Thank you for this post. I was struggling with the same question. Your post steered me in the right direction on how to solve this, as did this post. In my case I need to get the most recent sensor values of a device. The sensor is identified by the ‘name’ field and the device by the thingID field. So aggregate using $match by thingID and $group on name. The records are added with ‘metadata’ set to “thingID” and “name” as was recommended elsewhere. This speeds up the aggregate query by factor 5 or so. (add ‘name’ didn’t make a difference though)
I found that the sort on timestamp worked as expected but using control.max.timestamp didn’t return the most recent record. Also, both have similar performance. Getting the most recent sensors from 100K records with 10 devices and 5 sensor types takes 20msec on my desktop PC, which is a i5-4570S CPU @ 2.90GHz. 300K records takes 63msec, so it looks linear.

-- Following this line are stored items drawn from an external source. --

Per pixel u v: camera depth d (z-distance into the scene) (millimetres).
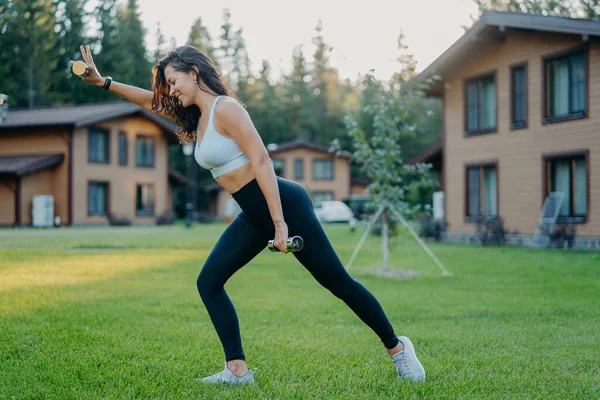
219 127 2906
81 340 4035
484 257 12008
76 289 6629
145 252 12312
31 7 44375
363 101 49531
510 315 5254
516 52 16609
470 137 18203
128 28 54500
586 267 9758
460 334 4395
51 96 45281
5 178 27219
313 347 3936
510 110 16828
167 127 33719
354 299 3051
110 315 5012
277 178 2988
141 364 3418
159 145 34125
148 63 55000
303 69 62625
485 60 17578
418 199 25266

My code below. This is in golang. I’m new to mongodb so please forgive the ugliness. It feels like a rather cludgy way to get the results. For example, how to get all fields in the result instead of listing each one using $first?
Creating the collection:
// prepare options
tso := &options.TimeSeriesOptions{
TimeField: "timestamp",
}
tso.SetMetaField("metadata")
tso.SetGranularity("minutes")
co := &options.CreateCollectionOptions{
DefaultIndexOptions: nil,
MaxDocuments: nil,
StorageEngine: nil,
}
co.SetTimeSeriesOptions(tso)
// events
err = srv.storeDB.CreateCollection(ctx, srv.eventCollectionName, co)
Adding an event:
// AddEvent adds a new event to the history store
// The event 'created' field will be used as timestamp after parsing it using time.RFC3339
func (srv *HistoryStoreServer) AddEvent(ctx context.Context, args *thing.ThingValue) (*emptypb.Empty, error) {
// Name and ThingID are required fields
if args.Name == "" || args.ThingID == "" {
err := fmt.Errorf("missing name or thingID")
logrus.Warning(err)
return nil, err
}
if args.Created == "" {
args.Created = time.Now().UTC().Format(time.RFC3339)
}
// It would be nice to simply use bson marshal, but that isn't possible as the
// required timestamp needs to be added in BSON format.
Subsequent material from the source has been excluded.